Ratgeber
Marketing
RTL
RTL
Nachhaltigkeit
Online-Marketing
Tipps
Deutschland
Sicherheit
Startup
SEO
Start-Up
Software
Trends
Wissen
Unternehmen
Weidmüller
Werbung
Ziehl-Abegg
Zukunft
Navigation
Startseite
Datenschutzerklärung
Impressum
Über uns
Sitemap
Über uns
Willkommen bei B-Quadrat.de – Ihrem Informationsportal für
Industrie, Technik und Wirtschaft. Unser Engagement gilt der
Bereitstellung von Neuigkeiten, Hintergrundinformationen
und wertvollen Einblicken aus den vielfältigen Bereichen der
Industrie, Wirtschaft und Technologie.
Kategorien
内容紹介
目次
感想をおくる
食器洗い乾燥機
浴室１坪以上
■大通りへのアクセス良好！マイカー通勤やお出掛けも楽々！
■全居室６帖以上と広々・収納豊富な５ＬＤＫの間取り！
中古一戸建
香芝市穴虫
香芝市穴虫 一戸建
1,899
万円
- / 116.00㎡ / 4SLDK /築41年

· · · · · · ·

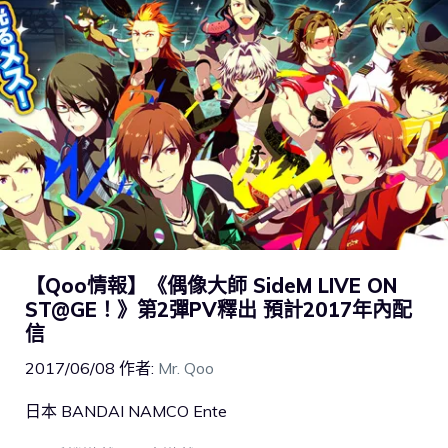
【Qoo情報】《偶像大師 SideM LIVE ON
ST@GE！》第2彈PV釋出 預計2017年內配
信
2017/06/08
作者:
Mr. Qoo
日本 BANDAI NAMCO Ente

· · · · · · ·

Reproduce, without any change, the lines in the records from the line containing "SideM LIVE ON" through the line containing "日本 BANDAI NAMCO Ente", including both of those lines.

【Qoo情報】《偶像大師 SideM LIVE ON
ST@GE！》第2彈PV釋出 預計2017年內配
信
2017/06/08
作者:
Mr. Qoo
日本 BANDAI NAMCO Ente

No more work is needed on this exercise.